La langue française créole, elle, survit difficilement, perdue pour des générations d’écoliers à qui on avait interdit de la parler, associée à la pauvreté et à la honte dans l’esprit des Louisianais eux-mêmes.

Marron illustre la difficulté de transmettre cette culture aux jeunes, mais aussi les efforts de certains éducateurs pour que les générations d’aujourd’hui se la réapproprient.

L’espoir, il s’incarne dans une classe d’immersion française animée avec un enthousiasme contagieux par un enseignant québécois d’origine haïtienne, Schubert Dauphin. On voit avec émotion ses petits élèves prendre contact avec la langue française ainsi qu’avec les traditions musicales afro-antillaises grâce au chant et à la danse.
Remontant la piste d’une culture qu’il a lui-même découverte grâce à des musiciens, André Gladu filme les clubs, salles de danse et églises où s’entend encore ce son créole. Ultime retranchement d’une communauté minoritaire à laquelle interdits et discrimination raciale n’ont rien laissé d’autre, la musique est devenue l’expression par excellence de la culture créole. Pèlerinage à la fois subjectif et historique, Marron est littéralement porté par cette musique. L’âme créole s’y manifeste à travers l’accordéon et les chansons senties du poète populaire Joseph Mouton ; le souffle du clarinettiste Michael White capture la détresse et la joie, la souffrance et le courage des Marrons.
Retracer l’histoire de la culture créole en Louisiane et son esprit marron, c’est aussi remonter à la source du jazz, du blues, du gospel, des negro spirituals. C’est écouter le Père Jerome Ledoux, curé de la plus vieille paroisse catholique afro-américaine des États-Unis et éloquent gardien de la mémoire des Marrons, évoquer les dimanches soirs à Congo Square, au 19e siècle : pendant cette brève pause dominicale, les esclaves, en vertu du Code noir, étaient tempora i rement libérés de leur état de servitude. Des moments magiques où tous, affranchis et esclaves confondus, pouvaient renouer avec la musique de leurs origines.

Lui-même fruit du métissage, mariage inédit de rythmes africains et de traditions européennes, le jazz a perpétué l’esprit de liberté acquis des Marrons en transgressant les codes musicaux et en incarnant l’idéal de société juste et égalitaire à laquelle ils aspiraient.
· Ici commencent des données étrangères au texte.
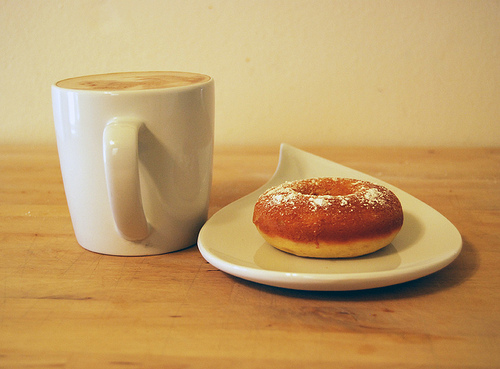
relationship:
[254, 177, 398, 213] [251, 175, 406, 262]
sugar on doughnut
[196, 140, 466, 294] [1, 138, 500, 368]
plate on table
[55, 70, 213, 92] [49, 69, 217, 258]
liquid in mug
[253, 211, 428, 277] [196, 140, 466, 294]
shadow on plate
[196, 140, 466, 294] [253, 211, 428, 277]
plate has shadow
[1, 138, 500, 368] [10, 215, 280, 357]
table has scratches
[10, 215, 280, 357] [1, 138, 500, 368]
scratches on table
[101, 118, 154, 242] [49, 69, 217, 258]
handle on coffee cup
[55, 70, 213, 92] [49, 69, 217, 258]
liquid in coffee cup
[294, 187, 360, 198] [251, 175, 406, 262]
hole in doughnut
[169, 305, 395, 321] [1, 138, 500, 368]
spots on table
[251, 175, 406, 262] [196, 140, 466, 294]
doughnut on dish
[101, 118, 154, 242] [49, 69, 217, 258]
handle on dish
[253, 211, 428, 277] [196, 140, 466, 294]
shadow on dish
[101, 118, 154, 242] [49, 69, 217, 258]
handle on cup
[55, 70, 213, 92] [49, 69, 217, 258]
drink in cup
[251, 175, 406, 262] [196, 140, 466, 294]
doughnut on plate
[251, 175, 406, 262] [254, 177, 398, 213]
doughnut has sugar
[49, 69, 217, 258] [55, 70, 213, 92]
cup has coffee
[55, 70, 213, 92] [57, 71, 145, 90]
coffee has cream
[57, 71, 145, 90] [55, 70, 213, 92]
cream in coffee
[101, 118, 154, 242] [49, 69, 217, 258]
handle on mug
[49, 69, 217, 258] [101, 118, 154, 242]
mug has handle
Avec ce fascinant voyage musical et historique dans l’âme créole et dans l’héritage des Marrons, André Gladu témoigne de la richesse d’une culture injustement négligée. Le documentariste redonne la place qui lui est due dans l’Histoire à cette communauté qui a su transcender ses souffrances dans la musique. Marron est une touchante et inspirante célébration de la différence culturelle, dans un monde qui tend de plus en plus à les gommer.